The COVID-19 crisis has only made the environment for Penney and department stores more generally bleaker, accelerating trends already underway. "Until this pandemic struck, we had made significant progress rebuilding our company under our Plan for Renewal strategy — and our efforts had already begun to pay off," J.C. Penney CEO Jill Soltau said in a press release. "While we had been working in parallel on options to strengthen our balance sheet and extend our financial runway, the closure of our stores due to the pandemic necessitated a more fulsome review to include the elimination of outstanding debt."

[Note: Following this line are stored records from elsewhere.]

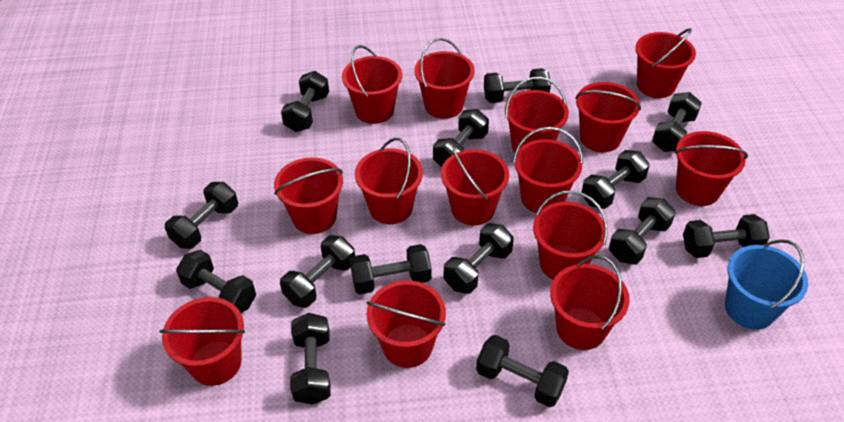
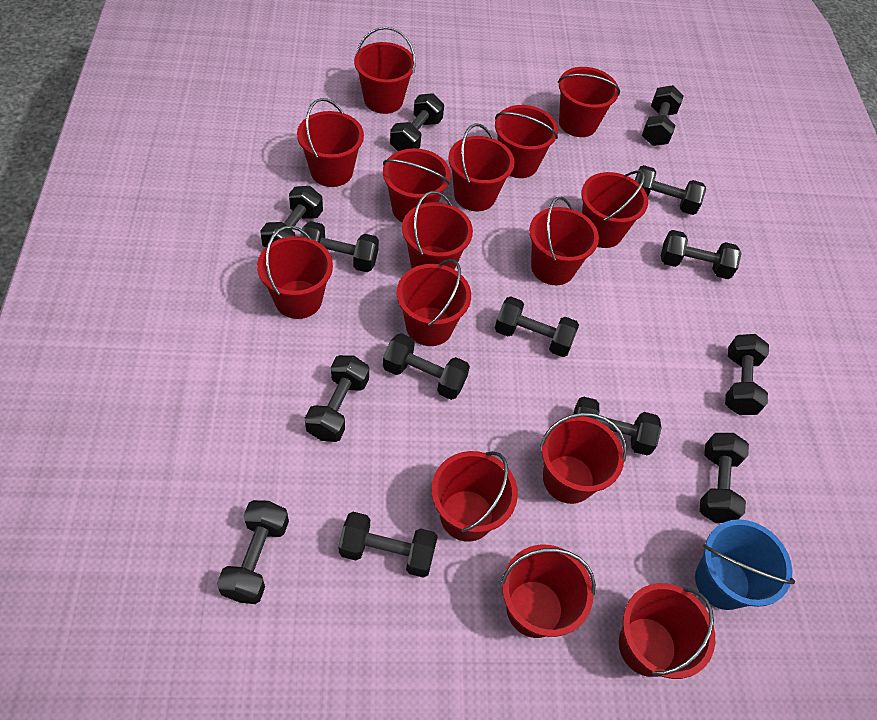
red bucket: [159,297,245,386] [274,157,343,234] [342,45,402,124] [355,138,423,224] [366,280,446,368] [414,38,475,119] [441,144,509,225] [505,76,569,153] [513,127,583,213] [533,191,608,280] [550,255,630,350] [575,82,641,152] [635,28,696,98] [675,131,748,206] = 14 -> [257,226,333,319] [297,98,364,187] [354,27,416,114] [383,148,450,223] [397,259,471,346] [402,191,473,270] [432,451,518,542] [448,124,515,211] [495,105,558,178] [500,545,596,638] [529,197,599,285] [540,413,627,504] [558,67,620,137] [581,170,648,248] [619,583,715,679] = 15

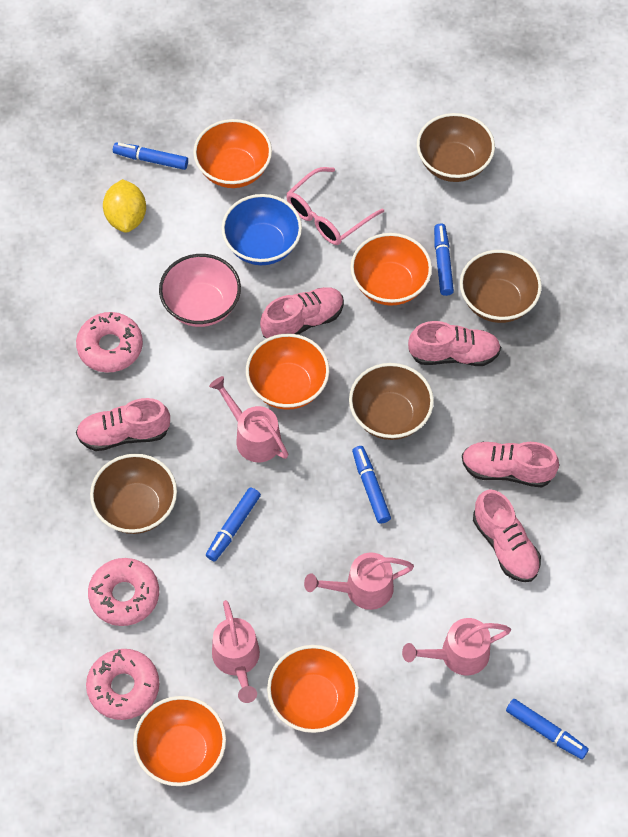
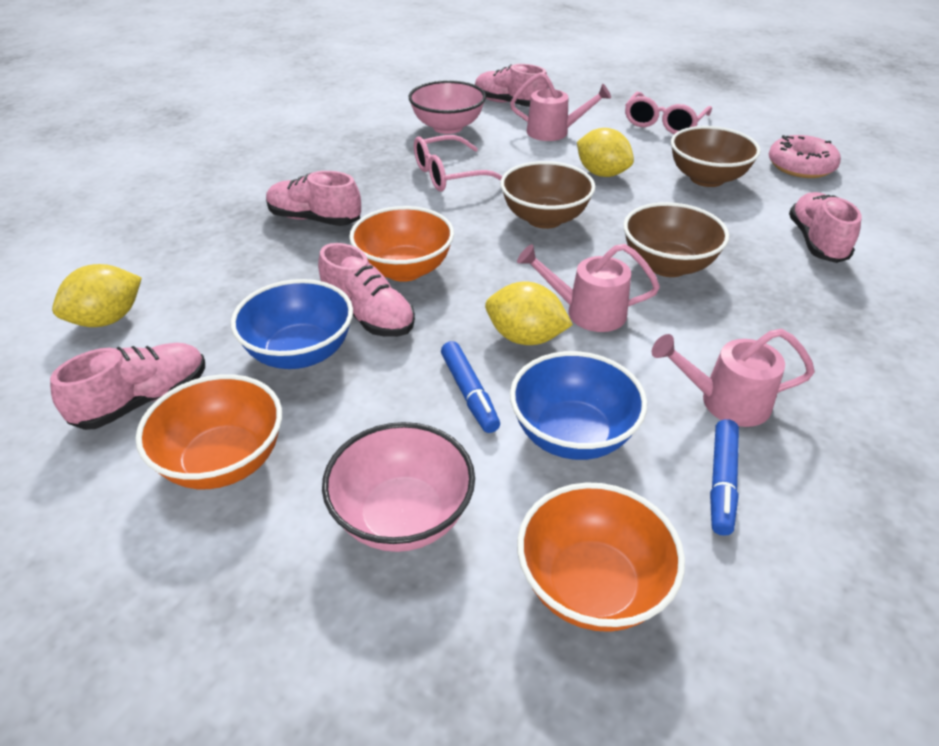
blue bowl: [221,194,302,265] = 1 -> [231,279,353,369] [510,351,647,460] = 2
blue marker: [113,143,188,170] [206,487,261,561] [352,446,391,524] [434,223,454,296] [506,699,589,759] = 5 -> [441,341,500,433] [710,419,739,536] = 2
brown bowl: [90,454,177,534] [349,363,434,440] [417,113,495,182] [460,250,542,323] = 4 -> [500,161,595,229] [623,202,729,277] [671,126,761,187] = 3
orange bowl: [133,696,226,786] [193,119,272,188] [246,334,329,410] [267,645,359,733] [351,233,432,306] = 5 -> [136,374,282,489] [349,206,454,282] [517,482,685,632] = 3
pink bowl: [159,254,241,327] = 1 -> [322,422,475,552] [408,80,486,134] = 2
pink donut: [76,312,143,373] [86,649,159,720] [88,558,159,626] = 3 -> [769,135,841,178] = 1
pink glasses: [286,167,384,245] = 1 -> [414,135,502,191] [625,92,712,134] = 2
pink watering can: [209,376,288,462] [212,600,260,703] [304,552,414,610] [402,618,511,676] = 4 -> [510,72,611,141] [517,244,660,332] [652,329,815,427] = 3
yellow lemon: [103,179,146,233] = 1 -> [52,264,142,327] [485,282,573,345] [577,128,634,177] = 3

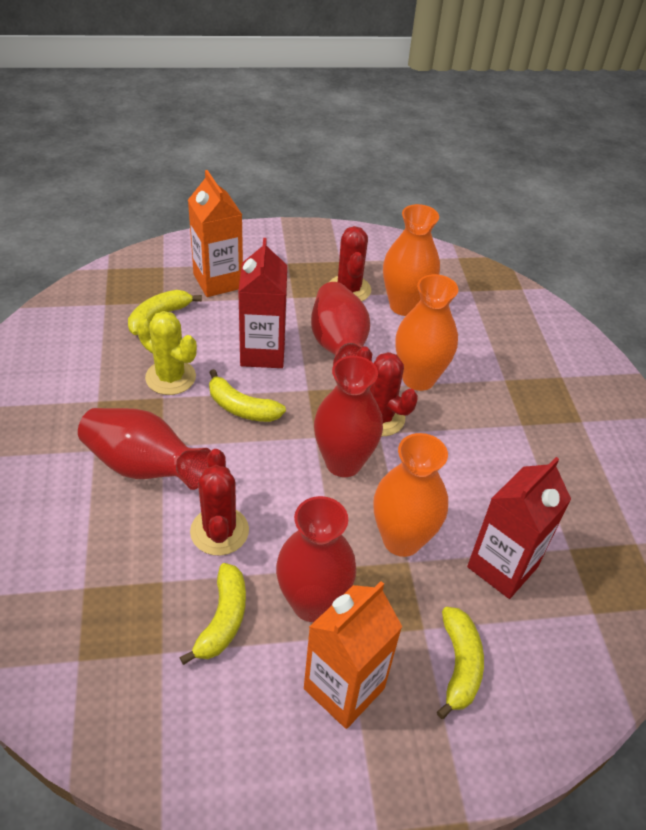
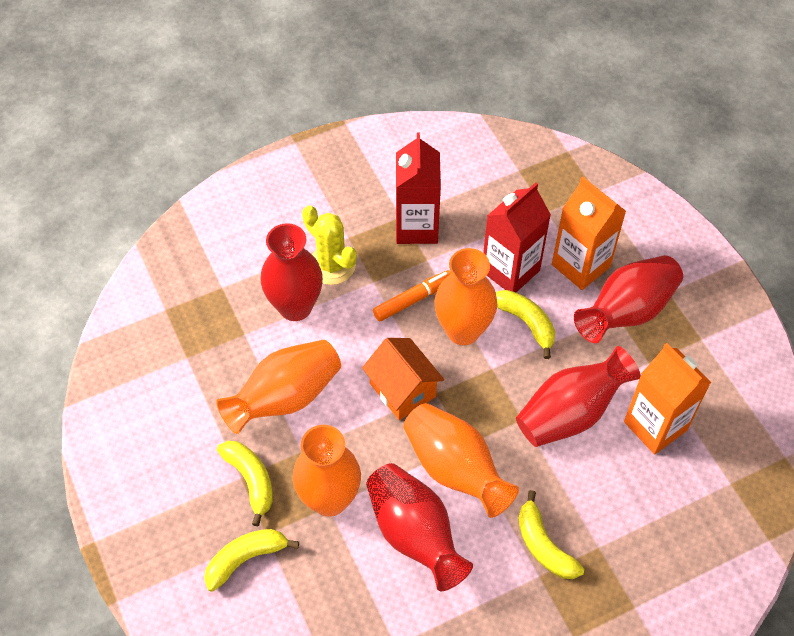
orange house: none = 0 -> [362,338,444,420] = 1
orange marker: none = 0 -> [373,270,452,321] = 1
orange vase: [373,433,448,557] [383,204,440,316] [396,274,458,391] = 3 -> [216,340,341,434] [293,425,361,517] [403,403,519,518] [434,248,498,345] = 4
red cactus: [190,449,249,556] [329,226,371,301] [356,346,418,436] = 3 -> none = 0

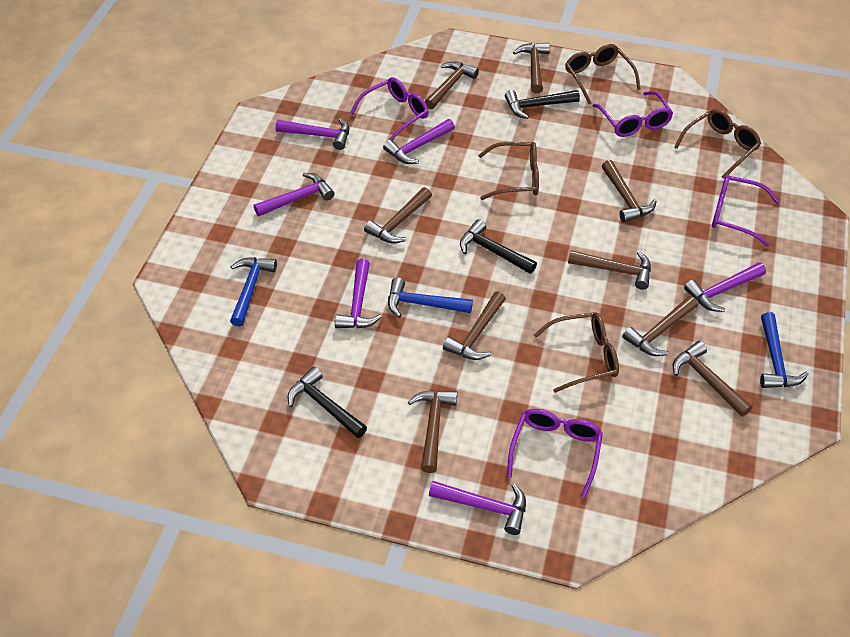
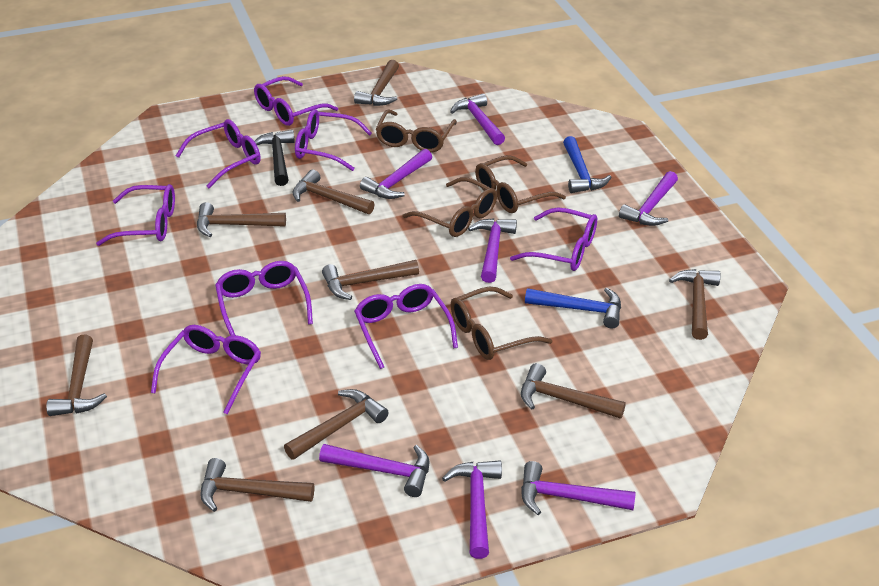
black hammer: [288,367,367,438] [460,219,537,274] [505,90,580,119] = 3 -> [254,130,295,186] = 1
blue hammer: [230,257,277,327] [388,277,473,318] [760,312,808,388] = 3 -> [525,288,621,329] [563,136,612,193] = 2
purple glasses: [350,77,429,140] [507,409,603,498] [593,91,673,137] [712,175,780,247] = 4 -> [96,184,175,246] [151,325,261,415] [176,119,261,188] [215,261,313,336] [254,76,338,126] [295,109,372,171] [354,284,458,369] [510,207,597,271] = 8
purple hammer: [254,173,335,216] [275,118,349,150] [335,259,382,328] [383,119,455,164] [429,481,526,535] [684,262,766,312] = 6 -> [319,444,430,497] [360,149,432,199] [442,460,502,559] [450,93,505,145] [468,218,517,283] [521,461,636,515] [619,171,678,226] = 7

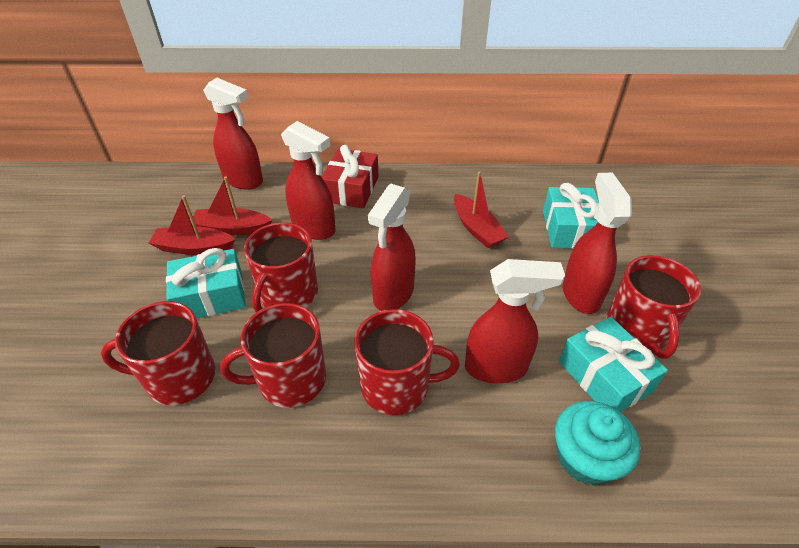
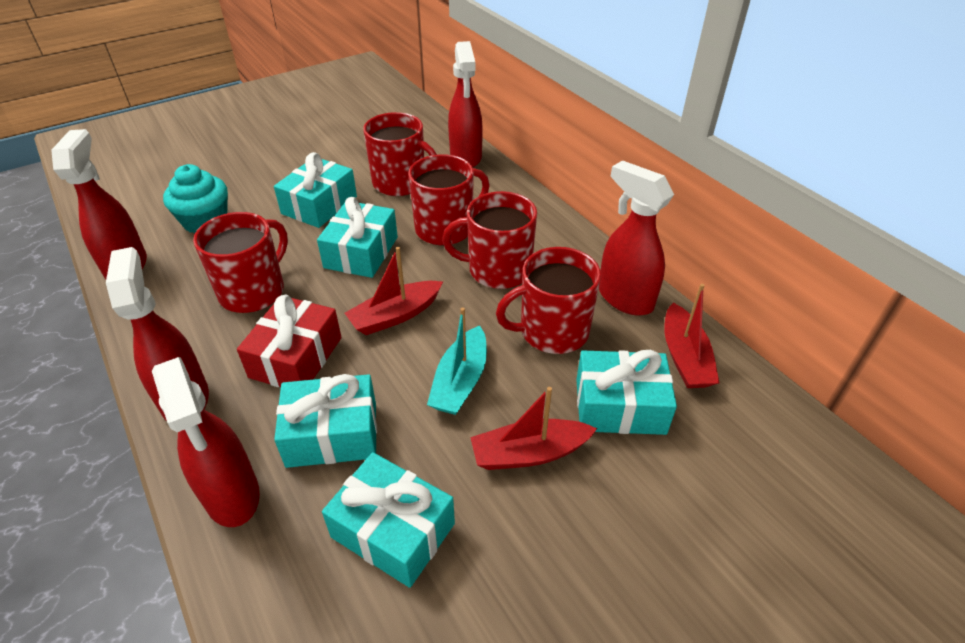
turquoise boat: none = 0 -> [427,307,487,415] = 1
turquoise gift: [166,248,246,318] [543,183,599,249] [559,317,668,412] = 3 -> [274,152,357,228] [274,374,377,468] [317,197,398,278] [322,452,455,588] [576,350,677,435] = 5

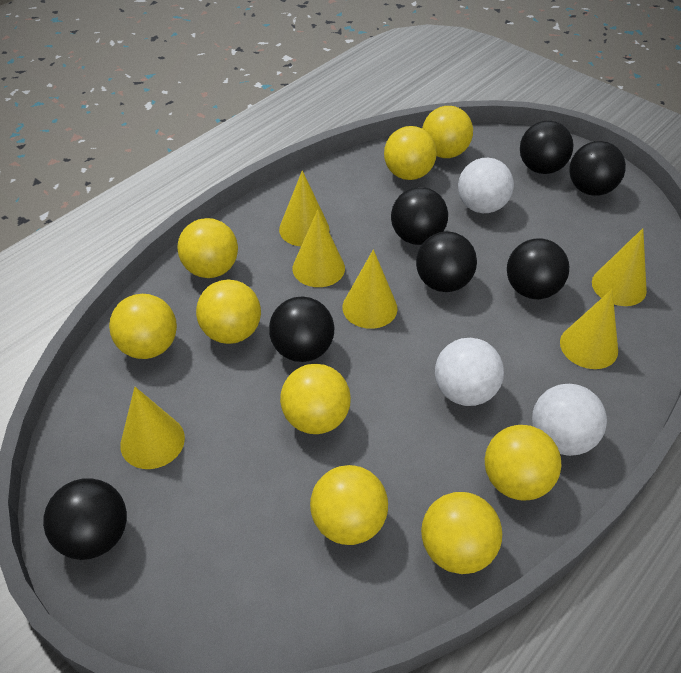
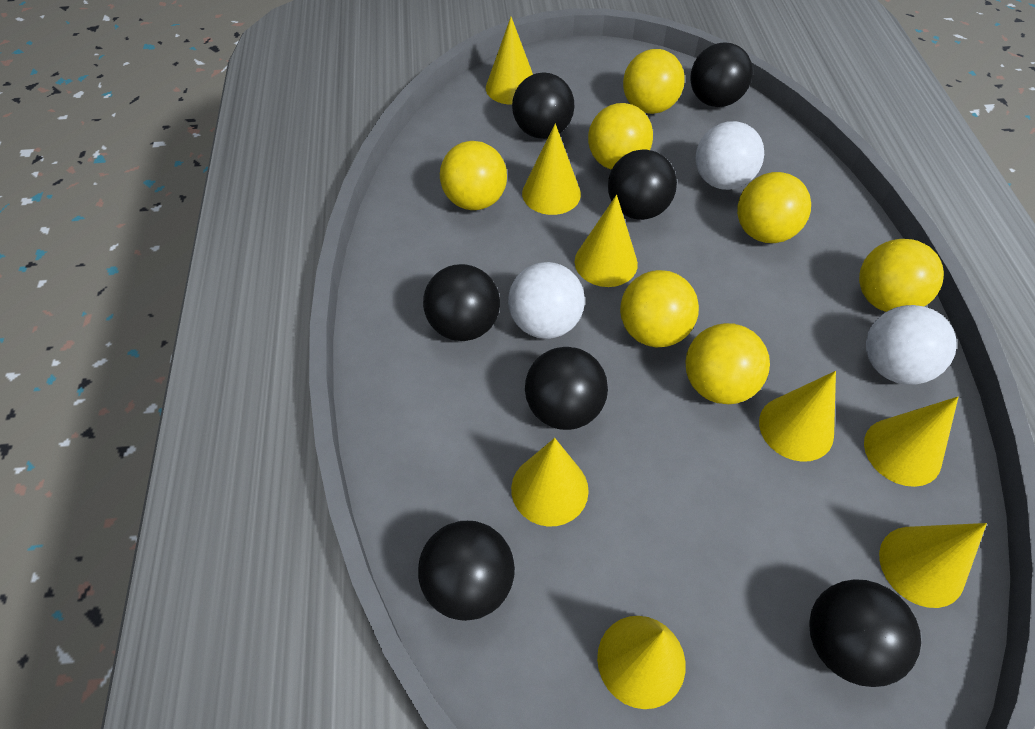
yellow ball: [109,294,177,359] [178,218,238,278] [196,279,261,344] [280,364,351,434] [310,465,388,545] [384,126,437,180] [421,492,502,574] [422,106,473,158] [485,425,562,500] = 9 -> [440,141,507,210] [588,103,653,170] [620,270,699,347] [623,49,685,114] [685,323,770,404] [737,172,811,243] [859,239,944,312] = 7
yellow cone: [120,387,185,469] [279,170,330,246] [292,210,345,287] [343,249,398,329] [560,289,618,369] [592,228,647,306] = 6 -> [486,17,533,105] [511,438,589,527] [522,124,581,215] [575,195,638,287] [597,616,686,709] [759,371,836,462] [864,397,958,487] [879,523,987,608] = 8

"Before the pandemic, J.C. Penney was hemorrhaging sales," retail analyst Nick Egelanian, president of retail development firm Siteworks said in an interview earlier this week. "The chain was effectively done. They were testing a new concept in a suburb of Dallas, but it was way too late — too little too late. The only thing that they had was a lot of cash on hand."
The company's liquidity has been touted by executives in recent months of bankruptcy speculation, sales declines, profit losses and cratering stock value. And then the pandemic hit at a crucial time, as J.C. Penney was trying to engineer a long-shot turnaround. Even relatively healthy retailers have been scrambling to raise cash with their stores closed to sales.
"It just puts into fast motion what was happening in slow motion," Egelanian said of the crisis. "[J.C. Penney] will declare bankruptcy and they will not re-open, in my opinion."
Yet the retailer made its pitch for its underlying value to the market and business prospects going forward. The company said it "remains focused on returning JCPenney to sustainable, profitable growth by reestablishing the fundamentals of retail, re-envisioning its merchandise offerings, and rolling out new innovations."